Ausgewählter Auszug »
◆ ◆ ◆ ◆ ◆

Alle Speicherungen von Personendaten des Berliner Verfassungsschutz sind nach Ansicht des Innensenators Frank Henkel (CDU) in Ordnung und müssten nicht weiter überprüft werden. Dies geht aus der Antwort auf eine Kleine Anfrage der Piratenfraktion SPD hervor. Demnach seien die Einträge durch den behördlichen Datenschutzbeauftragten geprüft worden, nachdem der Abschlussbericht einer von Niedersachsen eingesetzten „Task Force“ zur Überprüfung von Datenspeicherungen des Landesamtes für Verfassungsschutz vorlag. Dort waren im Mai eklatante Missstände festgestellt und umfangreiche Löschungen angemahnt worden. Die Situation in Niedersachsen könne aber laut Henkel „nicht unbesehen auf andere Länder übertragen werden“. Allerdings sind die Datensätze in Berlin lediglich „stichprobenhaft“ überprüft worden.

◆ ◆ ◆ ◆ ◆

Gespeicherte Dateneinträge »
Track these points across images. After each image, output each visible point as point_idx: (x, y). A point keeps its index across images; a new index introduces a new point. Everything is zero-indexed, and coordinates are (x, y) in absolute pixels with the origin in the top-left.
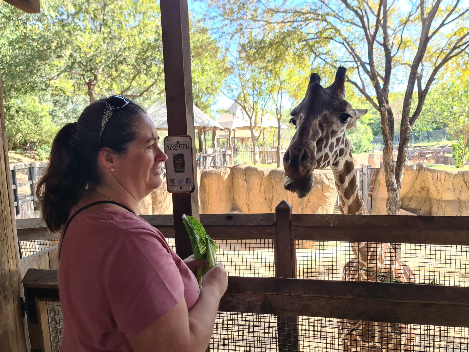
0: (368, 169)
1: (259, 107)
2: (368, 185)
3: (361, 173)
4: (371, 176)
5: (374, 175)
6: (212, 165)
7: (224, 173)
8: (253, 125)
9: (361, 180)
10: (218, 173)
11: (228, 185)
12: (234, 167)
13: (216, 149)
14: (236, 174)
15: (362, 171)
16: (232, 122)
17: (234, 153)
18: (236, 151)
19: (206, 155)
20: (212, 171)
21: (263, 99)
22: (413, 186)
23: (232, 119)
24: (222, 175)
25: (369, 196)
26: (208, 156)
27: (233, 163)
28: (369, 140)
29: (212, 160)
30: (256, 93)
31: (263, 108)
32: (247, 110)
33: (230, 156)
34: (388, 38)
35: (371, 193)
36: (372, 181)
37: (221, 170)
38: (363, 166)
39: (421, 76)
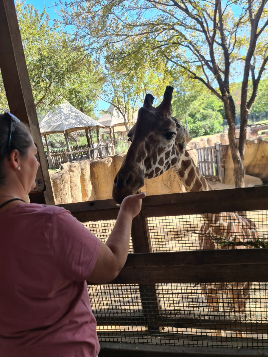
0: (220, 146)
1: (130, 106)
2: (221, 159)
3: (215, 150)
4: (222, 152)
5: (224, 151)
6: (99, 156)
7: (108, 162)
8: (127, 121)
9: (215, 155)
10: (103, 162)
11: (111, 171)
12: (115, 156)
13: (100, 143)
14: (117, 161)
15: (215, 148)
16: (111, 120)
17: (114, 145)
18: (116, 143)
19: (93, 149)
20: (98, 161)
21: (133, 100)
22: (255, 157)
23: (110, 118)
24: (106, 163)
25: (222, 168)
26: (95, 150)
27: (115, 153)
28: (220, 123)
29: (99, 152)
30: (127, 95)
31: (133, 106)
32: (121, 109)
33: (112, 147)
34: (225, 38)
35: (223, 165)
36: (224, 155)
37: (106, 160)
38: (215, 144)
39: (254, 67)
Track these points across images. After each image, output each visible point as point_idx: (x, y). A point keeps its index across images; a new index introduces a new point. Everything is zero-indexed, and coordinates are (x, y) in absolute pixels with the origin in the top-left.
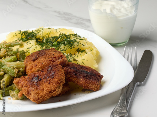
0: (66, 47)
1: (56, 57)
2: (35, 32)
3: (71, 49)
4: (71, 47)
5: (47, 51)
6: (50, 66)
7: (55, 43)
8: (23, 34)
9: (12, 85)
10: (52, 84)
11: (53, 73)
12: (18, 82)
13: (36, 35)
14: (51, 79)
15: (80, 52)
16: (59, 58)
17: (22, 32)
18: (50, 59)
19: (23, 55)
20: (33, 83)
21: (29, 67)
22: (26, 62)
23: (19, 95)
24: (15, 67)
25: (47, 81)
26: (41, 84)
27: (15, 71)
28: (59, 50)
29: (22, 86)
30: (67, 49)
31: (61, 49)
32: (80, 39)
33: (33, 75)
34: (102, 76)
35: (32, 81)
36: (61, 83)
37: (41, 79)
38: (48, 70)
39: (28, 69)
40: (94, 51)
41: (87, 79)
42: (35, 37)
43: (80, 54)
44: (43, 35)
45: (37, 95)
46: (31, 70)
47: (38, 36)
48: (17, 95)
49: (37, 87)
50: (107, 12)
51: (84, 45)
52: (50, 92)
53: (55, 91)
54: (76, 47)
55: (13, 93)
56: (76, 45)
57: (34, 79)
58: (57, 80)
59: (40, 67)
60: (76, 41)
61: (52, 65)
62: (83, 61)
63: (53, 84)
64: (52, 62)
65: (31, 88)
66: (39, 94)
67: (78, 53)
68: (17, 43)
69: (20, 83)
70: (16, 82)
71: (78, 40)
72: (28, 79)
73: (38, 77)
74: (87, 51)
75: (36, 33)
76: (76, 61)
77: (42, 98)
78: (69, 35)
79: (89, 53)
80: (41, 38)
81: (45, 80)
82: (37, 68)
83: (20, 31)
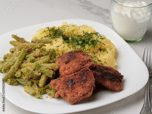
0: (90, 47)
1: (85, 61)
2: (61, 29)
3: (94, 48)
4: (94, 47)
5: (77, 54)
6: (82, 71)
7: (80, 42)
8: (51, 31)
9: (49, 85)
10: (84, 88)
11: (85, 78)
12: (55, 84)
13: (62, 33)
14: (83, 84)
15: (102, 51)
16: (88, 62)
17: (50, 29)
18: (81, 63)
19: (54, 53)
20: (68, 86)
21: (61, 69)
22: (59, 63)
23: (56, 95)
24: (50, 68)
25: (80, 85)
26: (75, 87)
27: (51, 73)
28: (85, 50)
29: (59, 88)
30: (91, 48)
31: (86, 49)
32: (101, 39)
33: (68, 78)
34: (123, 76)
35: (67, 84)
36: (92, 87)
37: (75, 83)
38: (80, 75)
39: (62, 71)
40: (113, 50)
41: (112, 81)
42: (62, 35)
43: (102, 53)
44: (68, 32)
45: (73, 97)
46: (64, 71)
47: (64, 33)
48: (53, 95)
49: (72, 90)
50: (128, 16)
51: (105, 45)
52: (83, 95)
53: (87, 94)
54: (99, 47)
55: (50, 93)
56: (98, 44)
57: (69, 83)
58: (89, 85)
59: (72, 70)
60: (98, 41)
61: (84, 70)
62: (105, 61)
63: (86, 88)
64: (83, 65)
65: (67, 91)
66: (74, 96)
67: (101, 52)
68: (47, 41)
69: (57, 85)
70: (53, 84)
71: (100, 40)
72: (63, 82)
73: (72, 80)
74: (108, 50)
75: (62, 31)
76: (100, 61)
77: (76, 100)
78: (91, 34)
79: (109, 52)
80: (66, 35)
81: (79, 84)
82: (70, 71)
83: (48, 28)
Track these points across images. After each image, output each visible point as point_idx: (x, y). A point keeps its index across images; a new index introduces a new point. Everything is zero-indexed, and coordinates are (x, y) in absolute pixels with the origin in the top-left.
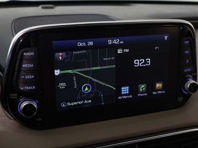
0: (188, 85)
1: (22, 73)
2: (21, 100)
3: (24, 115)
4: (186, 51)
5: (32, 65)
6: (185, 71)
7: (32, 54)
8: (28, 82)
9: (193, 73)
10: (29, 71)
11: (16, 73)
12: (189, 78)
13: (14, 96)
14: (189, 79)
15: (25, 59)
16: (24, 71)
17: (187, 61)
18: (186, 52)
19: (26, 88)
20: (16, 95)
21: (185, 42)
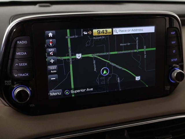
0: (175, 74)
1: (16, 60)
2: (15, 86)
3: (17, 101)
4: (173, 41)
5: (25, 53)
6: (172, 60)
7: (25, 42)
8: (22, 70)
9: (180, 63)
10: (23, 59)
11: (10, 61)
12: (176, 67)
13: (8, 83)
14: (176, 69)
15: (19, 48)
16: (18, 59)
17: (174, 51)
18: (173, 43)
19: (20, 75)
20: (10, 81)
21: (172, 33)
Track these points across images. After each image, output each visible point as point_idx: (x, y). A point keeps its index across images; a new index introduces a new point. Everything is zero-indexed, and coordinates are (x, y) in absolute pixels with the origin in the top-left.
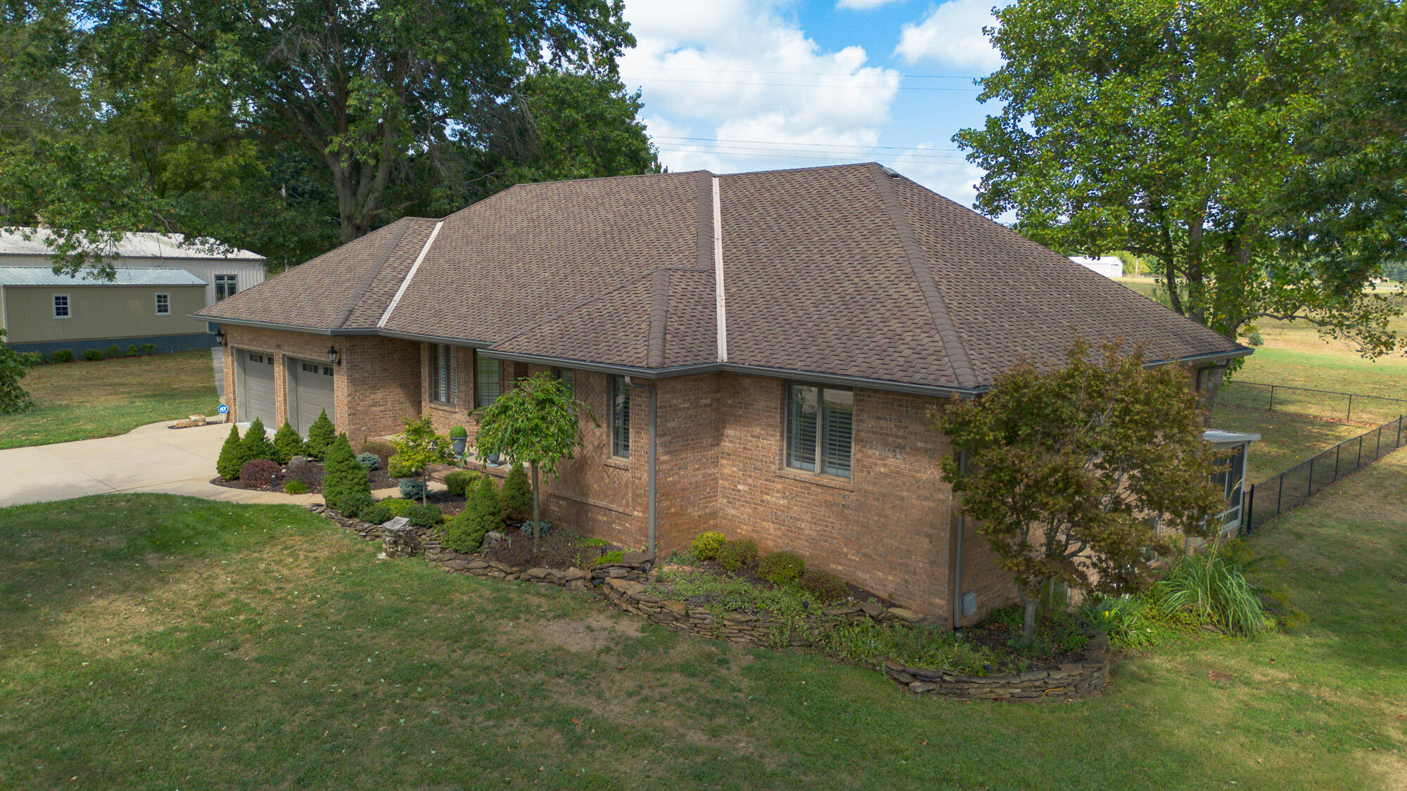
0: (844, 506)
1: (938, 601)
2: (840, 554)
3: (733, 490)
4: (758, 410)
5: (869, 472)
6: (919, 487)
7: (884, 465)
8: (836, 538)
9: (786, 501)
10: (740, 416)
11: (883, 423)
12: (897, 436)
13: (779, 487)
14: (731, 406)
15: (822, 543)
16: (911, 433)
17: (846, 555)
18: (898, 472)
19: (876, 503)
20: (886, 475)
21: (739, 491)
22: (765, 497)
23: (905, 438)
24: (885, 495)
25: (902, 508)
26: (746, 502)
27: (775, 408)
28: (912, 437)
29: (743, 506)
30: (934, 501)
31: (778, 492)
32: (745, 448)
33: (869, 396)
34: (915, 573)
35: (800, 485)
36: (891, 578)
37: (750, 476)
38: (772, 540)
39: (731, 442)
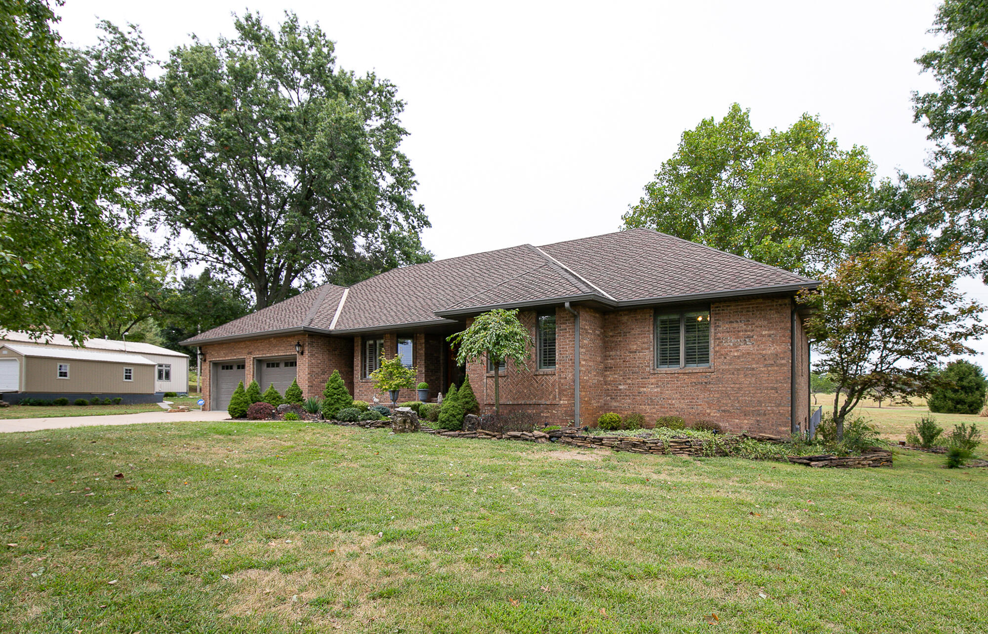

◆ ◆ ◆ ◆ ◆

Aufgabenstellung » Übertragen Sie aus dem Auszug über den Berliner Verfassungsschutz den Satz „Allerdings sind die Datensätze in Berlin lediglich ‚stichprobenhaft‘ überprüft worden.“ ins Englische. Stützen Sie sich ausschließlich auf den Auszug.

Schriftliche Antwort » However, the data records in Berlin were only checked "by random sampling."